DBRS Comments on Athabasca Oil Corporation’s Grant of a Contingent Bitumen Royalty Interest for $129 Million
EnergyDBRS Limited (DBRS) today notes that on June 20, 2016, Athabasca Oil Corporation (Athabasca or the Company; rated B (low) with a Negative trend) announced the grant of a Contingent Bitumen Royalty interest to Burgess Energy Holdings L.L.C. (Burgess) on its thermal assets for a total consideration of $129 million in cash. Concurrently, the Company has repaid the USD 221 million first-lien term loan (TLB) which was due to mature as early as May 2017.
The Bitumen Royalty will be calculated on a sliding scale ranging from 0% to 6% of Athabasca’s realized bitumen price (net of diluent, transportation and storage costs) for each thermal asset. The royalty has been structured so that the assets will not be encumbered at lower pricing levels. As an illustration, the Company highlighted that at the Hangingstone Thermal project, oil prices would have to reach approximately USD 75 per barrel of West Texas Intermediate before the first 1% royalty is triggered. The royalty is not expected to materially impact the economics of future Hangingstone expansions nor the economics of additional thermal development projects.
The monetization of a portion of the Company’s thermal assets, coupled with the recently received cash proceeds of $267 million from the close of the Murphy Oil Corporation Ltd. (Murphy) joint venture, has enhanced the Company’s liquidity position. Athabasca’s current liquidity (after repayment of the TLB and excluding cash collateralized for letters of credit (LOCs)) is estimated at $630 million. The Company’s credit facilities, based on agreed amendments between the Company and its lenders, have been restructured to (1) a revolving credit facility of $45 million (currently undrawn) and (2) a $110 million cash collateralized LOC facility that secures the Company’s long-term transportation agreements. At March 31, 2016, there were $100.5 million of LOCs outstanding.
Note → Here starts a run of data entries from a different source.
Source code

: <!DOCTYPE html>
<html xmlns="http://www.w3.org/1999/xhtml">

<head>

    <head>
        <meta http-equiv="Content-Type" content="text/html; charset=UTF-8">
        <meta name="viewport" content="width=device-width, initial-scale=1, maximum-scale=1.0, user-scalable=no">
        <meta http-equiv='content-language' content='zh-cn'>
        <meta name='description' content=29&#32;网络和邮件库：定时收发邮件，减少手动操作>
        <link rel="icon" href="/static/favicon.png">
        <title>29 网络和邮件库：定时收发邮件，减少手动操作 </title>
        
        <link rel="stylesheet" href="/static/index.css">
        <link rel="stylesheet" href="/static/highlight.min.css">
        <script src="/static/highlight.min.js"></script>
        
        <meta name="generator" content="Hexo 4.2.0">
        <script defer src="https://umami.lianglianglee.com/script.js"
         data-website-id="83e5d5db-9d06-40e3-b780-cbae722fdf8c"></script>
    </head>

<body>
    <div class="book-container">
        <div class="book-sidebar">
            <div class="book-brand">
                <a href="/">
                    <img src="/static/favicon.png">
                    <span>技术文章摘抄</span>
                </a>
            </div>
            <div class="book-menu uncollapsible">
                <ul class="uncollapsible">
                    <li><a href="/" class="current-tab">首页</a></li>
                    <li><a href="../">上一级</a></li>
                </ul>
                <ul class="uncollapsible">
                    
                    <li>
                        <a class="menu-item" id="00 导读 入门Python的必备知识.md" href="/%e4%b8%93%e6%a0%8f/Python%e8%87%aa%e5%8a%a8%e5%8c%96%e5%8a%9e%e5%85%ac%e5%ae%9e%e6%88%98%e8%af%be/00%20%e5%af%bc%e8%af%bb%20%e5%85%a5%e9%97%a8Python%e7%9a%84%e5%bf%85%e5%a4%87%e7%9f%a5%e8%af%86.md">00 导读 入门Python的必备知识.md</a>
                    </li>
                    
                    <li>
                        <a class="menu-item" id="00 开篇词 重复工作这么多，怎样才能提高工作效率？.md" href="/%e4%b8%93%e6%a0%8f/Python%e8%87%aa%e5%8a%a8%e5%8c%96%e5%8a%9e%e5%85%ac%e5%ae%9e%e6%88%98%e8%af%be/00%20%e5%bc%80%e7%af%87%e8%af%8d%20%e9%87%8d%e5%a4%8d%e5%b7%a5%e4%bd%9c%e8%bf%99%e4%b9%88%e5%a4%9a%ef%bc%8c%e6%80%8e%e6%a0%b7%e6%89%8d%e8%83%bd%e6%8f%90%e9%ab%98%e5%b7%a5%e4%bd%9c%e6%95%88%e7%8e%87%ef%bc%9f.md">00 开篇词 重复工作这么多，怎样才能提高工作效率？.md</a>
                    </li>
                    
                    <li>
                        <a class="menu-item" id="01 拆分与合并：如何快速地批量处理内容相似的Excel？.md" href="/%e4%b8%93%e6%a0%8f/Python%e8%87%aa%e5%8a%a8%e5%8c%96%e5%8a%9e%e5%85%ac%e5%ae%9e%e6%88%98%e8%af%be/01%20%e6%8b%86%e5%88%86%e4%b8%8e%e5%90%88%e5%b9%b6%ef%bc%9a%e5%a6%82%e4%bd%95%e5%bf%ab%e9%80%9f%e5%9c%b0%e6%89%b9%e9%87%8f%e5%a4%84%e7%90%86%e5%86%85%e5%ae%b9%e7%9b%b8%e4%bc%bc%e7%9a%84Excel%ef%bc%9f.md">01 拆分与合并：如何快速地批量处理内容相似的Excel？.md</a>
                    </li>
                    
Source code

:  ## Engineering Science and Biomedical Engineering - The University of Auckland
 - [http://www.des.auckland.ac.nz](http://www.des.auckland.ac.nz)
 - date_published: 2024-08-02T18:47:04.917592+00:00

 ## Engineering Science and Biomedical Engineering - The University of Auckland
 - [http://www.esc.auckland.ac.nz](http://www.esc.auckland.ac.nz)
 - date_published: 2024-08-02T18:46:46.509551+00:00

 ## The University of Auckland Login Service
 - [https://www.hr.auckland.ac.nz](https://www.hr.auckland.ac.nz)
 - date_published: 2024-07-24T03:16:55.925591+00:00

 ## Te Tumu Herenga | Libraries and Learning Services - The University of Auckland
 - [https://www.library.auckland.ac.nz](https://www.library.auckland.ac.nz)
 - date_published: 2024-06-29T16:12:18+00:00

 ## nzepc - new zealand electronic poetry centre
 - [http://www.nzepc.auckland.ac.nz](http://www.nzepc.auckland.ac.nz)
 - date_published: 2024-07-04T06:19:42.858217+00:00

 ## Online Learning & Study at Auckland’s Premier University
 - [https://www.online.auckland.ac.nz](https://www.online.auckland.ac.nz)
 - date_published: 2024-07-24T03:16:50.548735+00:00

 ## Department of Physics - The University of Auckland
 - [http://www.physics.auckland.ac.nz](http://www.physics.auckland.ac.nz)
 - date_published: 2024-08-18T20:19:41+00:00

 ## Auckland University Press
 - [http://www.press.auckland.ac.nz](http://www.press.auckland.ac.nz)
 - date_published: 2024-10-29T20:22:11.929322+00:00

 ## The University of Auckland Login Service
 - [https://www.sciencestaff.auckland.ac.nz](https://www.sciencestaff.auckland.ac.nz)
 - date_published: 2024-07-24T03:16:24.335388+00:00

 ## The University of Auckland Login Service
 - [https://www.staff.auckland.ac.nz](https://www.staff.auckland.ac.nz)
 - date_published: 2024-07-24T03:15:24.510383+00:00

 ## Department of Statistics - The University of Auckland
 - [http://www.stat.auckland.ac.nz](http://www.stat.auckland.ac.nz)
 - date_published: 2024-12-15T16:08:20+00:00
Previously, the Company had a $125 million facility that at March 31, 2016, backstopped the LOCs.
However, the Company is expected to generate negative free cash flow (cash flow net of capital expenditures and dividends) in 2016 and through 2017.The Hangingstone project is in a ramp- up phase and oil prices are not sufficiently strong enough for the Company to produce positive cash flow. As a consequence, DBRS expects the Company will have to draw down its available cash resources through 2017.
Funds realized from the recent transactions have alleviated one source of refinancing risk with the repayment of the TLB. Nevertheless, as cash is reduced over the course of the next year, nearer-term risk still remains with regard to refinancing or repayment of the Company’s $550 million of senior secured second-lien notes that mature in November 2017. DBRS notes the positive strides that the Company has taken to improve its financial position but at the same time recognizes that challenges remain to be addressed.
Notes:
All figures are in Canadian dollars unless otherwise noted.
The applicable methodologies are Rating Companies in the Oil and Gas Industry (September 2015) and DBRS Recovery Ratings for Non-Investment Grade Corporate Issuers (March 2016), which can be found on our website under Methodologies.